Would you please write out only the lines running from the top of the listing through the one holding "Cell-death-inducing DFFA-like effector", exactly, with both ends kept and pictures left out?
********************
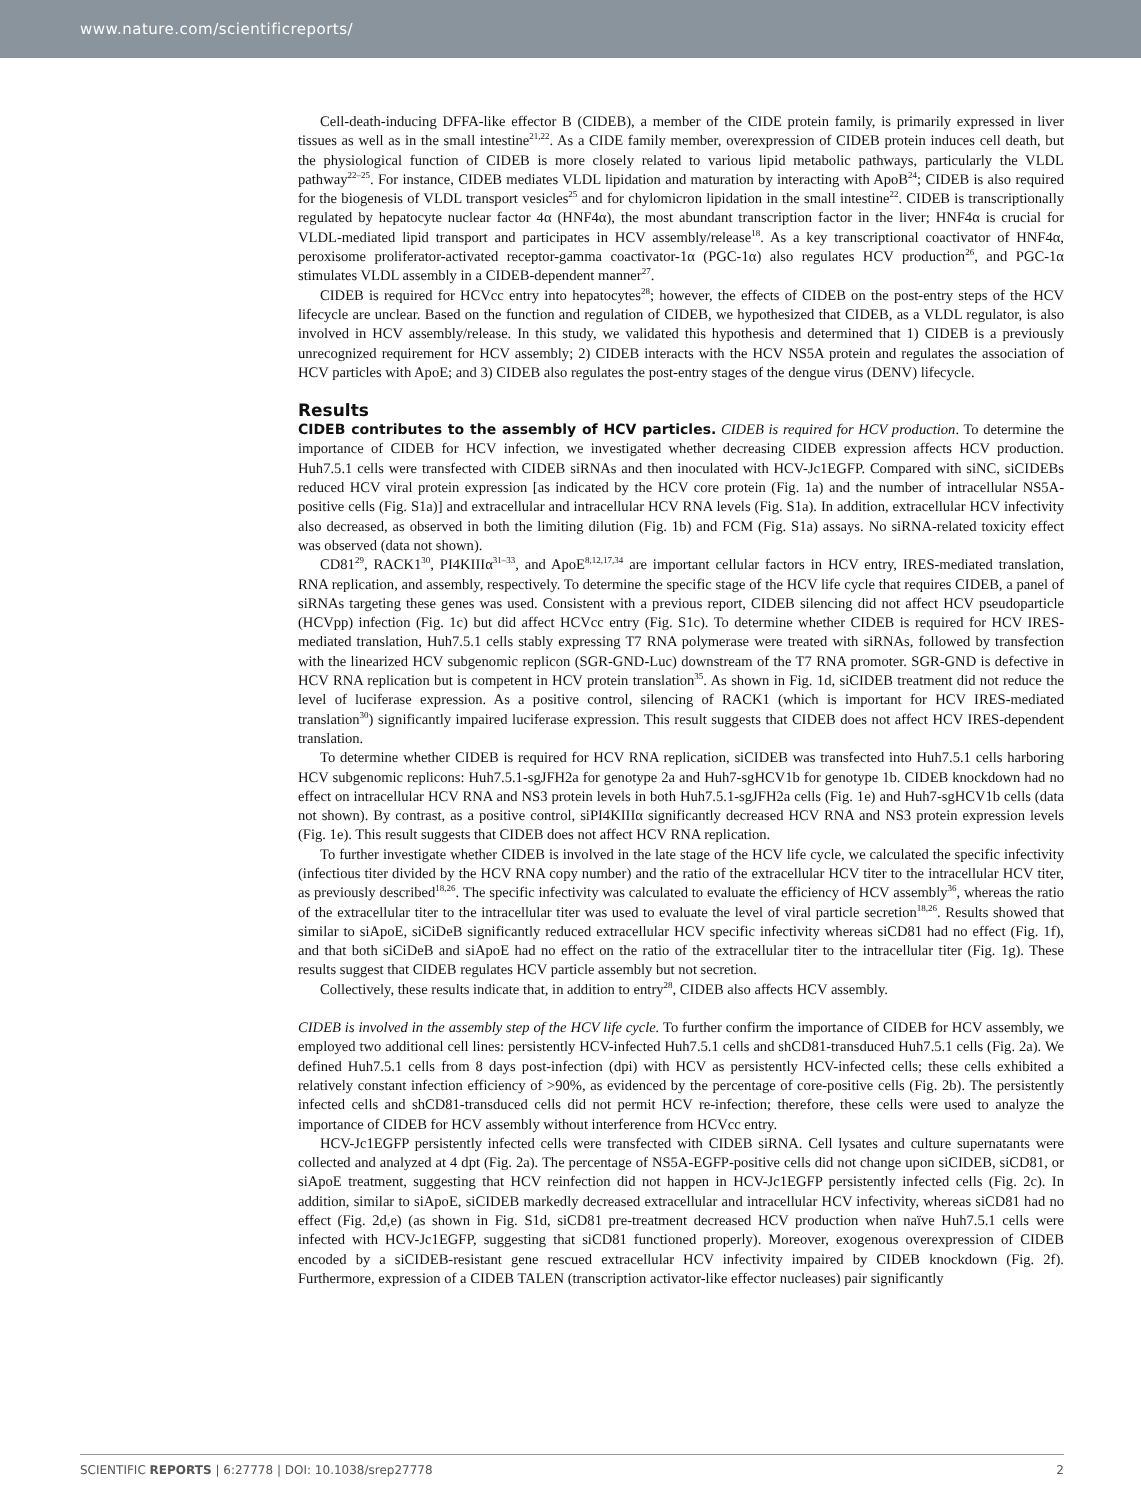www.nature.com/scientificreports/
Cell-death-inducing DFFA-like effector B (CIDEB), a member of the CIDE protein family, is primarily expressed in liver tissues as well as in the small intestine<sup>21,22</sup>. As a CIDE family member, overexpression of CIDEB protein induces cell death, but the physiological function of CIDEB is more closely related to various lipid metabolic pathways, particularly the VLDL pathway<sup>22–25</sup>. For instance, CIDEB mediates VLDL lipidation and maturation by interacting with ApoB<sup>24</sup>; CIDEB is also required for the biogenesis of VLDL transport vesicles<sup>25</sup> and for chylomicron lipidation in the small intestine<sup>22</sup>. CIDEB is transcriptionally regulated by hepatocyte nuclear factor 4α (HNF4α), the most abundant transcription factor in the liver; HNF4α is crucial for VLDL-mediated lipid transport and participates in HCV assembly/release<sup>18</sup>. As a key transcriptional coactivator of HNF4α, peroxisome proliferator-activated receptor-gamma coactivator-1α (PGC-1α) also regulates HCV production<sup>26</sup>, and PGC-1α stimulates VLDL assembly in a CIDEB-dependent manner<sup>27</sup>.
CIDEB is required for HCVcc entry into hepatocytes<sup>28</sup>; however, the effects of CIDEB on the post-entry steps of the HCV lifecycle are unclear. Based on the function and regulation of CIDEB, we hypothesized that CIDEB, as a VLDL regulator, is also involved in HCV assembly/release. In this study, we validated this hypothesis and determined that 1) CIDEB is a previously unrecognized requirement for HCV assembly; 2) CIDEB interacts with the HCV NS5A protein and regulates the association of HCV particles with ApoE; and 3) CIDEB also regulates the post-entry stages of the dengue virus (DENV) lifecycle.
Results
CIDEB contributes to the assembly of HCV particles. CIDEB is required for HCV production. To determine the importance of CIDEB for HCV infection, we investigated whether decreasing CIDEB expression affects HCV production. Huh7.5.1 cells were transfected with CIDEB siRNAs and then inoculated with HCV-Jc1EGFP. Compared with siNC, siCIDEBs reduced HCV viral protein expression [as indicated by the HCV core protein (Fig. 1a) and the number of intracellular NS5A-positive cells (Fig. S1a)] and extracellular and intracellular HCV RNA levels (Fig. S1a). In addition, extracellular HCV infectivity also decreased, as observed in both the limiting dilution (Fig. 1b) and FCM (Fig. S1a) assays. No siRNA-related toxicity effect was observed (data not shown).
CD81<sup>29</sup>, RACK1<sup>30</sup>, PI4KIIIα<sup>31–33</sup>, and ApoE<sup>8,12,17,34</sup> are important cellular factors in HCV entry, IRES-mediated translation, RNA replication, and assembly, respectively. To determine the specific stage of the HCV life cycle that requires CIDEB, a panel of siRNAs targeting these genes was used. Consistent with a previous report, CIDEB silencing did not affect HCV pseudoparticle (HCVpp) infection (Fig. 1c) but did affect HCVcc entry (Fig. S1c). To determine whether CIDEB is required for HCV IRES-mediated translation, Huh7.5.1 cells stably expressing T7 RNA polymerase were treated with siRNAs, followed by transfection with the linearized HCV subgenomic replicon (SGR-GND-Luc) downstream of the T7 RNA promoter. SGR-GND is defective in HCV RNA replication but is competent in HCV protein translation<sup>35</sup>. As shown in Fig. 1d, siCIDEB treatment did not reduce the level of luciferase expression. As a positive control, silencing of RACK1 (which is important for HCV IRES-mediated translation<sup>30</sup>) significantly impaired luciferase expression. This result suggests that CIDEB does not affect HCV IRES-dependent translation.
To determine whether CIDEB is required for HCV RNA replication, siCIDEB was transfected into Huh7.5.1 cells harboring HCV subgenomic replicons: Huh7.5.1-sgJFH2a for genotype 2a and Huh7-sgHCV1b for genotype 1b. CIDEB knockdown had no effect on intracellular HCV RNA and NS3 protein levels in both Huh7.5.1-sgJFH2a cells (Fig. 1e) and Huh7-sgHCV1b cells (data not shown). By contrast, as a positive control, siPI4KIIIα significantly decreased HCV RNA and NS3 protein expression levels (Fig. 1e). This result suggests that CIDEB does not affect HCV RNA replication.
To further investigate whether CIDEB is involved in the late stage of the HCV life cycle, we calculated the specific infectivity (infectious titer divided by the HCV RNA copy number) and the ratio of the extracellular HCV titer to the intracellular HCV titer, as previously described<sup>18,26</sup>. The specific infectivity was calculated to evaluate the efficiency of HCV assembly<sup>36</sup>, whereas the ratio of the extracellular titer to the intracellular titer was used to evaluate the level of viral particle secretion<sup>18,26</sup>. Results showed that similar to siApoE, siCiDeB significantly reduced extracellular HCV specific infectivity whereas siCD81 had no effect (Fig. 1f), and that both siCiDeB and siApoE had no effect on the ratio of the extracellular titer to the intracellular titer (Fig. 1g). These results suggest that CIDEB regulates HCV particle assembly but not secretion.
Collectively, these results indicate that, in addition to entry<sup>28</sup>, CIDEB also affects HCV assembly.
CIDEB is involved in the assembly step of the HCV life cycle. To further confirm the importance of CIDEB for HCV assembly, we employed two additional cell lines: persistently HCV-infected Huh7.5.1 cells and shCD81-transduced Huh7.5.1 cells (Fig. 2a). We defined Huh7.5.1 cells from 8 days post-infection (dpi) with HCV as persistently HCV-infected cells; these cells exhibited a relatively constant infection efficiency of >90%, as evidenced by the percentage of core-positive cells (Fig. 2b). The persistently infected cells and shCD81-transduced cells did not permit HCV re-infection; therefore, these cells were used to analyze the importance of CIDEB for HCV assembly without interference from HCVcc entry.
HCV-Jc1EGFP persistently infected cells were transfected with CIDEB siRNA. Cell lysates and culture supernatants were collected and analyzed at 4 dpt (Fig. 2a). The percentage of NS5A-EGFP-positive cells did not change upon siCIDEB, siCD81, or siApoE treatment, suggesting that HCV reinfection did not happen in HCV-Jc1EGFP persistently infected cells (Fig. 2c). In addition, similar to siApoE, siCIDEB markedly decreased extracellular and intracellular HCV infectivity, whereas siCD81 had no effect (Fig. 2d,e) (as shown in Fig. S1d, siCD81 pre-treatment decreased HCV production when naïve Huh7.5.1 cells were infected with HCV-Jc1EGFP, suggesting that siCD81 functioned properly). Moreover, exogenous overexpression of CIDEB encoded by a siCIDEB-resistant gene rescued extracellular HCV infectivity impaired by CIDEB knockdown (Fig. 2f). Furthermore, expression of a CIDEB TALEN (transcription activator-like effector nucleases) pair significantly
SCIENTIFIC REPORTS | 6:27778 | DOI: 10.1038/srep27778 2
********************
## [Answer to this task]
www.nature.com/scientificreports/
Cell-death-inducing DFFA-like effector B (CIDEB), a member of the CIDE protein family, is primarily expressed in liver tissues as well as in the small intestine<sup>21,22</sup>. As a CIDE family member, overexpression of CIDEB protein induces cell death, but the physiological function of CIDEB is more closely related to various lipid metabolic pathways, particularly the VLDL pathway<sup>22–25</sup>. For instance, CIDEB mediates VLDL lipidation and maturation by interacting with ApoB<sup>24</sup>; CIDEB is also required for the biogenesis of VLDL transport vesicles<sup>25</sup> and for chylomicron lipidation in the small intestine<sup>22</sup>. CIDEB is transcriptionally regulated by hepatocyte nuclear factor 4α (HNF4α), the most abundant transcription factor in the liver; HNF4α is crucial for VLDL-mediated lipid transport and participates in HCV assembly/release<sup>18</sup>. As a key transcriptional coactivator of HNF4α, peroxisome proliferator-activated receptor-gamma coactivator-1α (PGC-1α) also regulates HCV production<sup>26</sup>, and PGC-1α stimulates VLDL assembly in a CIDEB-dependent manner<sup>27</sup>.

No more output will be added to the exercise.